* _INSTRUCTIONS FOR THE TASK_: With "проспект" as the search word, show every line of the material that has it.

>>>>>

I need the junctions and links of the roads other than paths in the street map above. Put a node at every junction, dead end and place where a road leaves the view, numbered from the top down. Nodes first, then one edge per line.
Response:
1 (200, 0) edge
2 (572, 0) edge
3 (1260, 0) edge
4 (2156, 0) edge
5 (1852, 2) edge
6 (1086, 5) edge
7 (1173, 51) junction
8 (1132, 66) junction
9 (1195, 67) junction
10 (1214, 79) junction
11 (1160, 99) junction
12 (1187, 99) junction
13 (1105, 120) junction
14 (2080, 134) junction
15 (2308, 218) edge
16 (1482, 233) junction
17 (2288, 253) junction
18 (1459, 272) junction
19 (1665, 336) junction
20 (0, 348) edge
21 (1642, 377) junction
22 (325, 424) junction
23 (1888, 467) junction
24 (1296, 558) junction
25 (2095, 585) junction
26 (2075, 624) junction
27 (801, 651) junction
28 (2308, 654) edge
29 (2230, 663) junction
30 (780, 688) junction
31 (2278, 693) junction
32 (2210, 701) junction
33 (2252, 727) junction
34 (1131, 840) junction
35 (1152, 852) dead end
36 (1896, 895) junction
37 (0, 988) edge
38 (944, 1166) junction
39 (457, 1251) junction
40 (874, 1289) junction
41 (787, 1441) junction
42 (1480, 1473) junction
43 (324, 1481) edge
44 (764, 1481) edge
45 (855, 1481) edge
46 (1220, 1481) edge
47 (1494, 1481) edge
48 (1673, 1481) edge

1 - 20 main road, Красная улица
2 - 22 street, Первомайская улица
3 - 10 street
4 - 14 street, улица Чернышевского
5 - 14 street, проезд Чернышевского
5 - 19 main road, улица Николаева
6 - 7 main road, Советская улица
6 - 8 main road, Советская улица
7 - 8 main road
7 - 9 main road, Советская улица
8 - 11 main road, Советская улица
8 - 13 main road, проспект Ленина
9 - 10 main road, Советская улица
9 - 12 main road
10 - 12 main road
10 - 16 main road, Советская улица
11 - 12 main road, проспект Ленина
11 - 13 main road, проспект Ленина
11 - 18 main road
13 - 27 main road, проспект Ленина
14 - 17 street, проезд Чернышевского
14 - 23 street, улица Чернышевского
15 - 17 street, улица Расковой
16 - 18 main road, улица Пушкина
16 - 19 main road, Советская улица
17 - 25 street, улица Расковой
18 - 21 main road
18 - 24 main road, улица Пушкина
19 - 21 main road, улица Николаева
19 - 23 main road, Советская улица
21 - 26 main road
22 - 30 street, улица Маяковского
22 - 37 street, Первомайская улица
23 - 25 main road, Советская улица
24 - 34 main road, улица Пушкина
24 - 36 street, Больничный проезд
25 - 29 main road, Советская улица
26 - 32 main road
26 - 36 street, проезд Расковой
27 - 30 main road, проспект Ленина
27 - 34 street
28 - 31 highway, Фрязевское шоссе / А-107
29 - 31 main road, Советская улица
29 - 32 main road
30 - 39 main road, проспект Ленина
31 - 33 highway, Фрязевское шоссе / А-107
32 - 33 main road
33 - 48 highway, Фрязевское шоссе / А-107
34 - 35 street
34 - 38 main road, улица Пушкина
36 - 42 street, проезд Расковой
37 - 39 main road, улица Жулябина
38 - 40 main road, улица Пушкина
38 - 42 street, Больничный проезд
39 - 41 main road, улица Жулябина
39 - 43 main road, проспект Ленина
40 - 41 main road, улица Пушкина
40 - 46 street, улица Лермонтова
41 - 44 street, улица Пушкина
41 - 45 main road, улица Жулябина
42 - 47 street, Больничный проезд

<<<<<

* _TASK ANSWER_:
8 - 13 main road, проспект Ленина
11 - 12 main road, проспект Ленина
11 - 13 main road, проспект Ленина
13 - 27 main road, проспект Ленина
27 - 30 main road, проспект Ленина
30 - 39 main road, проспект Ленина
39 - 43 main road, проспект Ленина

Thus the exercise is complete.